§ **Given data**:
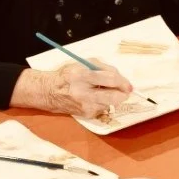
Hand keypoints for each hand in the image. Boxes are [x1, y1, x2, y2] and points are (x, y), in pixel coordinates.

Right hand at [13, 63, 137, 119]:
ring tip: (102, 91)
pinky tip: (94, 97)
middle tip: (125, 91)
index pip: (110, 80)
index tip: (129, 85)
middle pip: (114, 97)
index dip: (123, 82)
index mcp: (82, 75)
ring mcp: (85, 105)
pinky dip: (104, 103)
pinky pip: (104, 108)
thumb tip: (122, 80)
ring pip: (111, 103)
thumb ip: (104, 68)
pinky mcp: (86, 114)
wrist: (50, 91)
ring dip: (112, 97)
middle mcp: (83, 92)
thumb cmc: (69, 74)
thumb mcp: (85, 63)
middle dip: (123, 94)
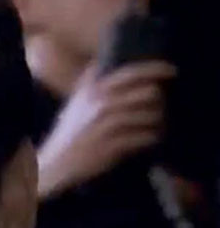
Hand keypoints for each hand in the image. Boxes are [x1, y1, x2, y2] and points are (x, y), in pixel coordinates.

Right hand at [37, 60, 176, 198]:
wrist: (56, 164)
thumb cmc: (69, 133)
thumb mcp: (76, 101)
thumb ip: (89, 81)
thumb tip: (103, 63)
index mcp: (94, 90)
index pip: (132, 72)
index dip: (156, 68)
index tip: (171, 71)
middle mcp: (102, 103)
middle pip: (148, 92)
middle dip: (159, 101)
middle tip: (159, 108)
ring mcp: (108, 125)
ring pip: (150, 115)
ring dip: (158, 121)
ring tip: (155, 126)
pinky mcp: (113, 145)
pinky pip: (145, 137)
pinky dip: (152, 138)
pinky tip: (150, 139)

§ **Prompt**: Copy the records above exactly. The pictures are not part of the copy.

§ **Solution**:
Hand keypoints for each hand in the image. Boxes are [x1, y1, x2, y2] and points are (x, y), in pixel coordinates.

Right hand at [13, 63, 137, 119]:
ring tip: (102, 91)
pinky tip: (94, 97)
middle tip: (125, 91)
index pip: (110, 80)
index tip: (129, 85)
middle pip: (114, 97)
index dip: (123, 82)
index mcp: (82, 75)
ring mcp: (85, 105)
pinky dip: (104, 103)
pinky pip: (104, 108)
thumb tip: (122, 80)
ring pip: (111, 103)
thumb ip: (104, 68)
pinky mcp: (86, 114)
wrist: (50, 91)
ring dip: (112, 97)
middle mcp: (83, 92)
thumb cmc: (69, 74)
thumb mcp: (85, 63)
middle dip: (123, 94)
Hand keypoints for each hand in the image. Boxes are [x1, y1, x2, y2] and points are (x, y), in pixel coordinates.

Right hand at [37, 60, 176, 198]:
wrist: (56, 164)
thumb cmc: (69, 133)
thumb mcp: (76, 101)
thumb ip: (89, 81)
thumb tip: (103, 63)
index mcp: (94, 90)
index pip: (132, 72)
index dip: (156, 68)
index tip: (171, 71)
middle mcp: (102, 103)
middle pip: (148, 92)
middle dip: (159, 101)
middle tip: (159, 108)
ring mcp: (108, 125)
ring pip: (150, 115)
ring dip: (158, 121)
ring tip: (155, 126)
pinky mcp: (113, 145)
pinky pip: (145, 137)
pinky dip: (152, 138)
pinky tip: (150, 139)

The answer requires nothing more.